This recent blog from Weil’s Glenn West uses the Delaware Chancery Court’s recent decision in Great Hill Equity Partners v. SIG Growth Fund (Del. Ch.; 11/18) – which I blogged about last month – as a jumping-off point for a discussion of the perils of undefined fraud carve-outs to contractual liability caps.
Glenn points out that while the shareholders in Great Hill avoided liability beyond the contractual cap despite their CEO’s fraud, other selling shareholders haven’t fared as well. In at least one case, selling shareholders have found themselves litigating their responsibility for another shareholder’s fraud for years due to uncertainties about the scope and application of an undefined fraud carve. Even worse – as this excerpt points out – this issue may just be the tip of the iceberg:
It is important to note that the issue of whose fraud matters, in uncapping the liability-limitation regime, is literally just the tip of the iceberg of perils that undefined fraud carve-outs pose. The number of other, just under-the-surface, hazards that can do serious damage to your carefully crafted and capped liability-limitation regime are legion.
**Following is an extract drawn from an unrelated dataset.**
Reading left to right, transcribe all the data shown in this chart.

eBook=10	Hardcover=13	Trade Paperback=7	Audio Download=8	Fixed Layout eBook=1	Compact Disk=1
They include issues as to what kind of fraud is actually being carved out (yes there are surprising forms of fraud that do not involve the deliberate conveyance of falsehoods), as well as whether the fraud carve-out encompasses fraud with respect to any statement made in the course of negotiation, or only with respect to those statements that the parties agreed were the bargained-for factual predicates for the deal and therefore important enough to incorporate into the written acquisition agreement.
The blog points out that it has become established market practice to define fraud carve-outs so that only intentional misrepresentations by a particular seller relating to the specific representations and warranties in the agreement are carved out from the liability cap.